## Given entries
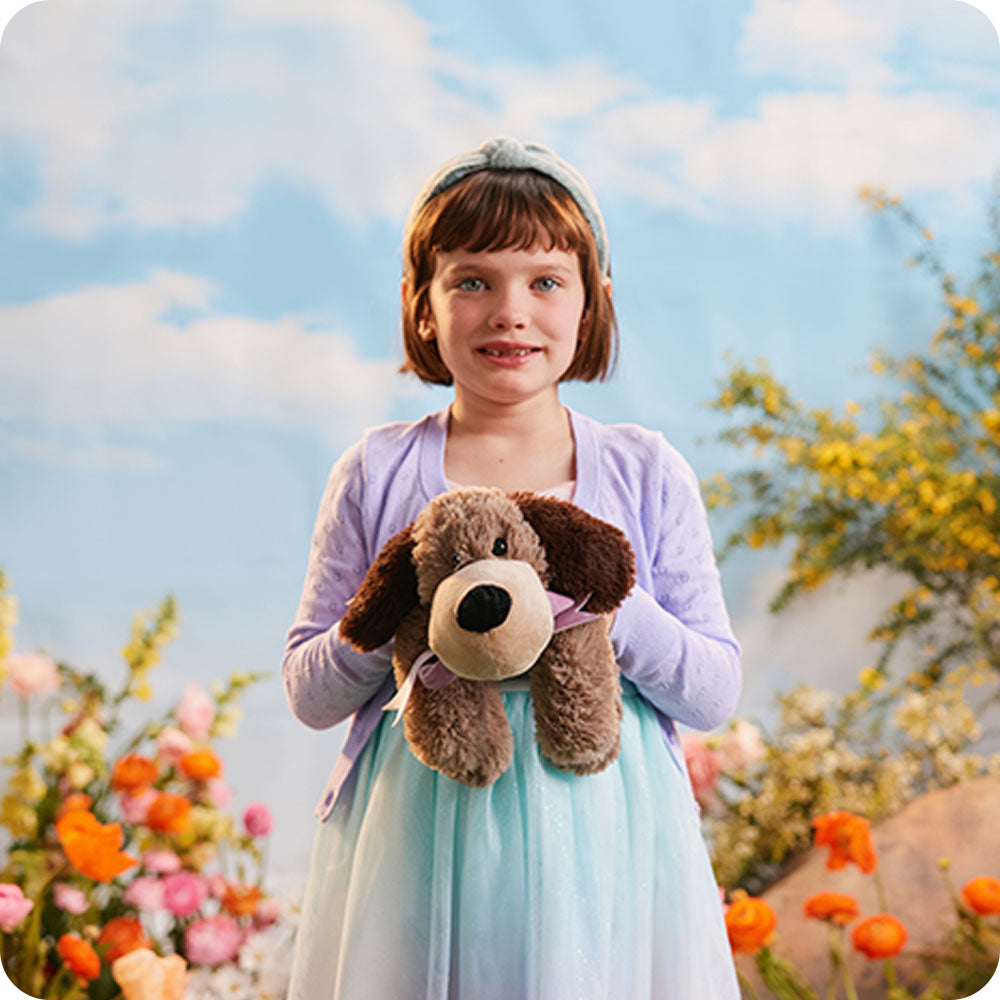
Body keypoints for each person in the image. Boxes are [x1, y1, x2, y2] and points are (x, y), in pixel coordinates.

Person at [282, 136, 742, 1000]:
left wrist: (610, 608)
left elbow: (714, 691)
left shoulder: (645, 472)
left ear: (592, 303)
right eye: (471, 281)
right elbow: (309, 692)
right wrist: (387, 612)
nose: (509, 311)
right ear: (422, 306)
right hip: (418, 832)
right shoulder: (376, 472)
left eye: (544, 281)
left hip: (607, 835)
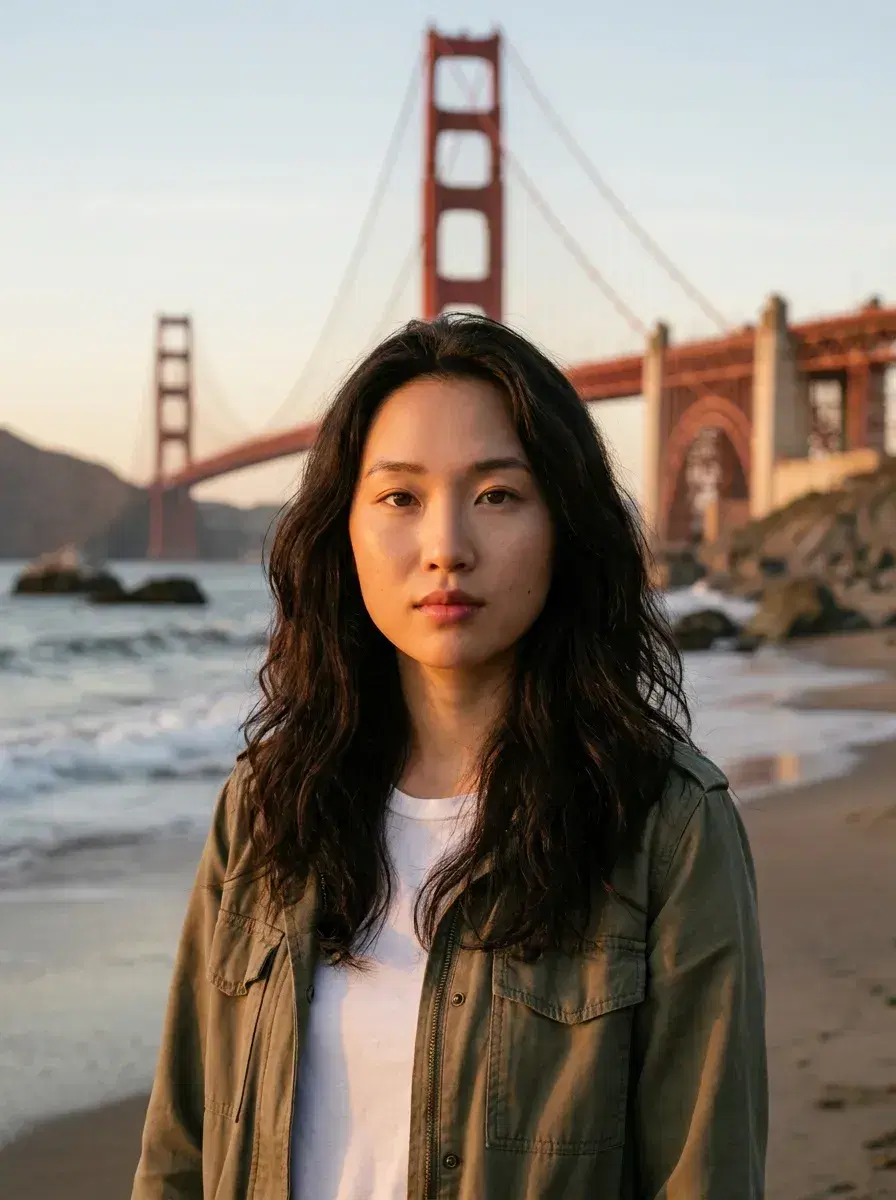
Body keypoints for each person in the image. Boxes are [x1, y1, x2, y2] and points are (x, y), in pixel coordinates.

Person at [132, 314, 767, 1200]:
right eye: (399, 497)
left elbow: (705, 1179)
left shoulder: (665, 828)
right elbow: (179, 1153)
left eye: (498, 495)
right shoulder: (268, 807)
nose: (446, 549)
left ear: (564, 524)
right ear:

## Task
When you repeat the listing, keep it exact and leave the pictures behind.

## Finished exercise
Body keypoints for each person in the image. Boxes are [x1, y1, x2, y2] and points are (x, y), in pixel coordinates.

Person at [282, 136, 742, 1000]:
left wrist: (610, 608)
left elbow: (714, 691)
left shoulder: (645, 472)
left ear: (592, 303)
right eye: (471, 281)
right elbow: (309, 692)
right wrist: (387, 612)
nose: (509, 311)
right ear: (422, 306)
right hip: (418, 832)
right shoulder: (376, 472)
left eye: (544, 281)
left hip: (607, 835)
Body keypoints for each person in the image. Boxes are [x1, y1, x2, y2] and points are (x, y), in pixel coordinates.

Person at [132, 314, 767, 1200]:
right eye: (399, 497)
left elbow: (705, 1179)
left shoulder: (665, 828)
right elbow: (179, 1153)
left eye: (498, 495)
right shoulder: (268, 807)
nose: (446, 549)
left ear: (564, 524)
right ear:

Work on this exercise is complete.